Finally, Wi-Fi, while convenient and cheaper for subscribers in stationary environments, is not applicable to mobile customers. Highly mobile Wi-Fi, such as personal hotspots, must be operated off of a cellular signal, which ultimately depends on cell towers. Unless new cell signal technology is rapidly developed, towers are unlikely to experience significant competition for the foreseeable future.
The current and forecasted behavior of cell phone companies points towards positive growth in the U.S. tower market. Guggenheim Partners forecasts an eight percent net organic growth domestically. According to a team of Wells Fargo equity analysts, the expected merger of T-Mobile and Sprint will likely have a very positive impact on the industry. As this consolidated company looks to increase its subscriber base and become a more direct competitor with Verizon, it will most likely begin to expand tower coverage. Verizon has remained a steady spender on towers, and AT&T has recently had success building new towers rather than replacing outdated ones. Cell service companies have recently begun competing to win the title of having the most coverage in both urban and, more recently, rural areas. This competition will further fuel the demand for more towers.

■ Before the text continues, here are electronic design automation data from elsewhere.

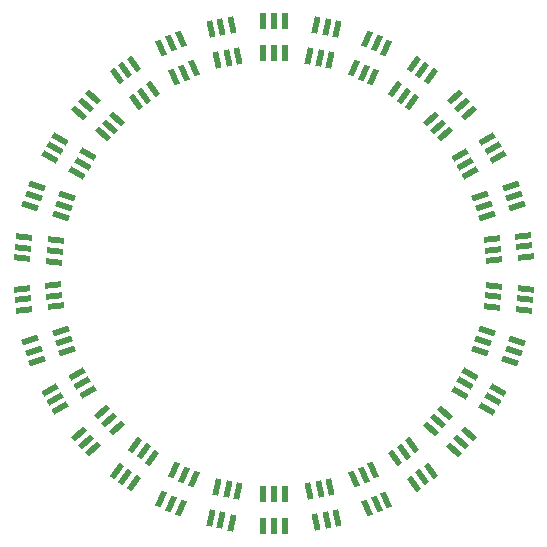
<source format=gbp>
G04*
G04 #@! TF.GenerationSoftware,Altium Limited,Altium Designer,20.0.9 (164)*
G04*
G04 Layer_Color=128*
%FSLAX25Y25*%
%MOIN*%
G70*
G01*
G75*
G04:AMPARAMS|DCode=67|XSize=55.12mil|YSize=19.68mil|CornerRadius=0mil|HoleSize=0mil|Usage=FLASHONLY|Rotation=198.000|XOffset=0mil|YOffset=0mil|HoleType=Round|Shape=Rectangle|*
%AMROTATEDRECTD67*
4,1,4,0.02317,0.01788,0.02925,-0.00084,-0.02317,-0.01788,-0.02925,0.00084,0.02317,0.01788,0.0*
%
%ADD67ROTATEDRECTD67*%

G04:AMPARAMS|DCode=68|XSize=55.12mil|YSize=19.68mil|CornerRadius=0mil|HoleSize=0mil|Usage=FLASHONLY|Rotation=210.000|XOffset=0mil|YOffset=0mil|HoleType=Round|Shape=Rectangle|*
%AMROTATEDRECTD68*
4,1,4,0.01895,0.02230,0.02879,0.00526,-0.01895,-0.02230,-0.02879,-0.00526,0.01895,0.02230,0.0*
%
%ADD68ROTATEDRECTD68*%

G04:AMPARAMS|DCode=69|XSize=55.12mil|YSize=19.68mil|CornerRadius=0mil|HoleSize=0mil|Usage=FLASHONLY|Rotation=222.000|XOffset=0mil|YOffset=0mil|HoleType=Round|Shape=Rectangle|*
%AMROTATEDRECTD69*
4,1,4,0.01390,0.02576,0.02707,0.01113,-0.01390,-0.02576,-0.02707,-0.01113,0.01390,0.02576,0.0*
%
%ADD69ROTATEDRECTD69*%

G04:AMPARAMS|DCode=70|XSize=55.12mil|YSize=19.68mil|CornerRadius=0mil|HoleSize=0mil|Usage=FLASHONLY|Rotation=234.000|XOffset=0mil|YOffset=0mil|HoleType=Round|Shape=Rectangle|*
%AMROTATEDRECTD70*
4,1,4,0.00824,0.02808,0.02416,0.01651,-0.00824,-0.02808,-0.02416,-0.01651,0.00824,0.02808,0.0*
%
%ADD70ROTATEDRECTD70*%

G04:AMPARAMS|DCode=71|XSize=55.12mil|YSize=19.68mil|CornerRadius=0mil|HoleSize=0mil|Usage=FLASHONLY|Rotation=246.000|XOffset=0mil|YOffset=0mil|HoleType=Round|Shape=Rectangle|*
%AMROTATEDRECTD71*
4,1,4,0.00222,0.02918,0.02020,0.02117,-0.00222,-0.02918,-0.02020,-0.02117,0.00222,0.02918,0.0*
%
%ADD71ROTATEDRECTD71*%

G04:AMPARAMS|DCode=72|XSize=55.12mil|YSize=19.68mil|CornerRadius=0mil|HoleSize=0mil|Usage=FLASHONLY|Rotation=258.000|XOffset=0mil|YOffset=0mil|HoleType=Round|Shape=Rectangle|*
%AMROTATEDRECTD72*
4,1,4,-0.00390,0.02900,0.01536,0.02491,0.00390,-0.02900,-0.01536,-0.02491,-0.00390,0.02900,0.0*
%
%ADD72ROTATEDRECTD72*%

G04:AMPARAMS|DCode=73|XSize=55.12mil|YSize=19.68mil|CornerRadius=0mil|HoleSize=0mil|Usage=FLASHONLY|Rotation=126.000|XOffset=0mil|YOffset=0mil|HoleType=Round|Shape=Rectangle|*
%AMROTATEDRECTD73*
4,1,4,0.02416,-0.01651,0.00824,-0.02808,-0.02416,0.01651,-0.00824,0.02808,0.02416,-0.01651,0.0*
%
%ADD73ROTATEDRECTD73*%

G04:AMPARAMS|DCode=74|XSize=55.12mil|YSize=19.68mil|CornerRadius=0mil|HoleSize=0mil|Usage=FLASHONLY|Rotation=138.000|XOffset=0mil|YOffset=0mil|HoleType=Round|Shape=Rectangle|*
%AMROTATEDRECTD74*
4,1,4,0.02707,-0.01113,0.01390,-0.02576,-0.02707,0.01113,-0.01390,0.02576,0.02707,-0.01113,0.0*
%
%ADD74ROTATEDRECTD74*%

G04:AMPARAMS|DCode=75|XSize=55.12mil|YSize=19.68mil|CornerRadius=0mil|HoleSize=0mil|Usage=FLASHONLY|Rotation=150.000|XOffset=0mil|YOffset=0mil|HoleType=Round|Shape=Rectangle|*
%AMROTATEDRECTD75*
4,1,4,0.02879,-0.00526,0.01895,-0.02230,-0.02879,0.00526,-0.01895,0.02230,0.02879,-0.00526,0.0*
%
%ADD75ROTATEDRECTD75*%

G04:AMPARAMS|DCode=76|XSize=55.12mil|YSize=19.68mil|CornerRadius=0mil|HoleSize=0mil|Usage=FLASHONLY|Rotation=162.000|XOffset=0mil|YOffset=0mil|HoleType=Round|Shape=Rectangle|*
%AMROTATEDRECTD76*
4,1,4,0.02925,0.00084,0.02317,-0.01788,-0.02925,-0.00084,-0.02317,0.01788,0.02925,0.00084,0.0*
%
%ADD76ROTATEDRECTD76*%

G04:AMPARAMS|DCode=77|XSize=55.12mil|YSize=19.68mil|CornerRadius=0mil|HoleSize=0mil|Usage=FLASHONLY|Rotation=174.000|XOffset=0mil|YOffset=0mil|HoleType=Round|Shape=Rectangle|*
%AMROTATEDRECTD77*
4,1,4,0.02844,0.00691,0.02638,-0.01267,-0.02844,-0.00691,-0.02638,0.01267,0.02844,0.00691,0.0*
%
%ADD77ROTATEDRECTD77*%

G04:AMPARAMS|DCode=78|XSize=55.12mil|YSize=19.68mil|CornerRadius=0mil|HoleSize=0mil|Usage=FLASHONLY|Rotation=186.000|XOffset=0mil|YOffset=0mil|HoleType=Round|Shape=Rectangle|*
%AMROTATEDRECTD78*
4,1,4,0.02638,0.01267,0.02844,-0.00691,-0.02638,-0.01267,-0.02844,0.00691,0.02638,0.01267,0.0*
%
%ADD78ROTATEDRECTD78*%

%ADD79R,0.01968X0.05512*%
G04:AMPARAMS|DCode=80|XSize=55.12mil|YSize=19.68mil|CornerRadius=0mil|HoleSize=0mil|Usage=FLASHONLY|Rotation=102.000|XOffset=0mil|YOffset=0mil|HoleType=Round|Shape=Rectangle|*
%AMROTATEDRECTD80*
4,1,4,0.01536,-0.02491,-0.00390,-0.02900,-0.01536,0.02491,0.00390,0.02900,0.01536,-0.02491,0.0*
%
%ADD80ROTATEDRECTD80*%

G04:AMPARAMS|DCode=81|XSize=55.12mil|YSize=19.68mil|CornerRadius=0mil|HoleSize=0mil|Usage=FLASHONLY|Rotation=114.000|XOffset=0mil|YOffset=0mil|HoleType=Round|Shape=Rectangle|*
%AMROTATEDRECTD81*
4,1,4,0.02020,-0.02117,0.00222,-0.02918,-0.02020,0.02117,-0.00222,0.02918,0.02020,-0.02117,0.0*
%
%ADD81ROTATEDRECTD81*%

D67*
X401991Y428044D02*
D03*
X403086Y424674D02*
D03*
X391882Y424759D02*
D03*
X392977Y421389D02*
D03*
X404181Y421304D02*
D03*
X394072Y418019D02*
D03*
X251991Y379914D02*
D03*
X241882Y376629D02*
D03*
X253086Y376544D02*
D03*
X254181Y373174D02*
D03*
X242977Y373259D02*
D03*
X244072Y369889D02*
D03*
D68*
X388507Y432365D02*
D03*
X397713Y437679D02*
D03*
X386736Y435433D02*
D03*
X384964Y438502D02*
D03*
X395941Y440748D02*
D03*
X394170Y443817D02*
D03*
X251795Y354018D02*
D03*
X250023Y357087D02*
D03*
X261000Y359333D02*
D03*
X259229Y362402D02*
D03*
X248251Y360155D02*
D03*
X257457Y365470D02*
D03*
D69*
X383272Y457666D02*
D03*
X385643Y455033D02*
D03*
X375372Y450553D02*
D03*
X377743Y447920D02*
D03*
X388014Y452400D02*
D03*
X380114Y445287D02*
D03*
X265850Y352646D02*
D03*
X257951Y345533D02*
D03*
X268221Y350013D02*
D03*
X270592Y347380D02*
D03*
X260322Y342900D02*
D03*
X262693Y340267D02*
D03*
D70*
X369132Y456117D02*
D03*
X375380Y464717D02*
D03*
X366266Y458200D02*
D03*
X363399Y460283D02*
D03*
X372514Y466800D02*
D03*
X369647Y468883D02*
D03*
X276317Y328952D02*
D03*
X273451Y331035D02*
D03*
X282565Y337552D02*
D03*
X279699Y339634D02*
D03*
X270584Y333118D02*
D03*
X276832Y341717D02*
D03*
D71*
X354043Y477064D02*
D03*
X357280Y475623D02*
D03*
X349719Y467353D02*
D03*
X352956Y465912D02*
D03*
X360517Y474182D02*
D03*
X356193Y464471D02*
D03*
X289771Y333364D02*
D03*
X285448Y323653D02*
D03*
X293008Y331922D02*
D03*
X296245Y330481D02*
D03*
X288685Y322212D02*
D03*
X291922Y320770D02*
D03*
D72*
X341829Y470049D02*
D03*
X344039Y480446D02*
D03*
X338364Y470785D02*
D03*
X334898Y471522D02*
D03*
X340574Y481183D02*
D03*
X337108Y481920D02*
D03*
X308955Y315915D02*
D03*
X305489Y316652D02*
D03*
X311165Y326312D02*
D03*
X307699Y327049D02*
D03*
X302024Y317388D02*
D03*
X304234Y327786D02*
D03*
D73*
X375380Y333019D02*
D03*
X372514Y330936D02*
D03*
X369132Y341619D02*
D03*
X366266Y339536D02*
D03*
X369647Y328854D02*
D03*
X363399Y337453D02*
D03*
X282664Y460283D02*
D03*
X276416Y468883D02*
D03*
X279797Y458200D02*
D03*
X276931Y456117D02*
D03*
X273549Y466800D02*
D03*
X270683Y464717D02*
D03*
D74*
X375274Y347183D02*
D03*
X383173Y340070D02*
D03*
X377645Y349816D02*
D03*
X380016Y352449D02*
D03*
X385544Y342703D02*
D03*
X387915Y345337D02*
D03*
X258148Y452400D02*
D03*
X260519Y455033D02*
D03*
X266047Y445287D02*
D03*
X268418Y447920D02*
D03*
X262890Y457666D02*
D03*
X270789Y450553D02*
D03*
D75*
X397713Y360057D02*
D03*
X395941Y356988D02*
D03*
X388507Y365372D02*
D03*
X386736Y362303D02*
D03*
X394170Y353920D02*
D03*
X384964Y359234D02*
D03*
X261099Y438600D02*
D03*
X251893Y443915D02*
D03*
X259327Y435532D02*
D03*
X257556Y432463D02*
D03*
X250121Y440846D02*
D03*
X248350Y437778D02*
D03*
D76*
X391783Y372977D02*
D03*
X401893Y369692D02*
D03*
X392878Y376347D02*
D03*
X393973Y379717D02*
D03*
X402988Y373062D02*
D03*
X404083Y376432D02*
D03*
X241882Y421402D02*
D03*
X242977Y424772D02*
D03*
X251991Y418118D02*
D03*
X253086Y421488D02*
D03*
X244072Y428142D02*
D03*
X254181Y424857D02*
D03*
D77*
X407034Y393815D02*
D03*
X406664Y390291D02*
D03*
X396462Y394926D02*
D03*
X396092Y391402D02*
D03*
X406293Y386767D02*
D03*
X395722Y387878D02*
D03*
X250341Y409957D02*
D03*
X239770Y411068D02*
D03*
X249971Y406433D02*
D03*
X249601Y402909D02*
D03*
X239399Y407544D02*
D03*
X239029Y404020D02*
D03*
D78*
X396364Y403302D02*
D03*
X406936Y404414D02*
D03*
X395994Y406826D02*
D03*
X395623Y410350D02*
D03*
X406565Y407937D02*
D03*
X406195Y411461D02*
D03*
X239671Y386865D02*
D03*
X239301Y390389D02*
D03*
X250243Y387977D02*
D03*
X249872Y391500D02*
D03*
X238930Y393913D02*
D03*
X249502Y395024D02*
D03*
D79*
X319488Y325492D02*
D03*
Y314862D02*
D03*
X323031Y325492D02*
D03*
X326575D02*
D03*
X323031Y314862D02*
D03*
X326575D02*
D03*
X319488Y482972D02*
D03*
X323031D02*
D03*
X319488Y472342D02*
D03*
X323031D02*
D03*
X326575Y482972D02*
D03*
Y472342D02*
D03*
D80*
X344039Y317487D02*
D03*
X340574Y316750D02*
D03*
X341829Y327884D02*
D03*
X338364Y327148D02*
D03*
X337108Y316013D02*
D03*
X334898Y326411D02*
D03*
X311165Y471424D02*
D03*
X308955Y481821D02*
D03*
X307699Y470687D02*
D03*
X304234Y469950D02*
D03*
X305489Y481085D02*
D03*
X302024Y480348D02*
D03*
D81*
X349719Y330383D02*
D03*
X354043Y320672D02*
D03*
X352956Y331824D02*
D03*
X356193Y333265D02*
D03*
X357280Y322113D02*
D03*
X360517Y323554D02*
D03*
X285546Y474182D02*
D03*
X288783Y475623D02*
D03*
X289870Y464471D02*
D03*
X293107Y465912D02*
D03*
X292020Y477064D02*
D03*
X296344Y467353D02*
D03*
M02*

</source>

Demand for cell phone towers is also growing internationally, especially in South and Latin America. The need to keep up with other countries’ data speed and consistent coverage to remain competitive has sparked a recent Latin American movement to increase cell tower presence. According to Gutman, Brazilian carriers have been greatly increasing their spending on towers. RCR Wireless reports that Guatemalan tower company Continental Towers received an investment of $120 million in 2012, and it has been steadily growing its presence since. The company has towers in several other Latin American countries as well, such as Colombia.
In 2017, Cision’s PR Newswire called the tower industry “the multibillion-dollar industry that’s hidden in plain sight.” With the increased focus on the aesthetic appeal of public spaces, coupled with the unsightly nature of cell towers, there has been a growing number of towers disguised as pine trees, palm trees and art installations. In this sense, Cision’s statement can be taken quite literally. Figuratively, however, individual investors have largely remained blind to this growing industry hidden “in plain sight.” PR Newswire reports that most of the industry’s capital comes from the investments of specialized private equity companies, infrastructure funds and other alternative investment platforms. These infrastructure-specialized investors have more access to data about the cell tower industry than the average industry-agnostic investor. According to Hoya Capital Real Estate, the most widely owned real-estate exchange-traded funds (ETFs) do not include cell-towers despite their high returns, indicating that even major institutional investors have been avoiding this surging industry. Individual investors likely overlook cell tower companies because they focus on investing in service providers themselves, giving less thought to the resource networks that help them operate.
In the future, all investors should keep an eye on the tower market. Looking forward, the market for these towers will likely remain standing tall.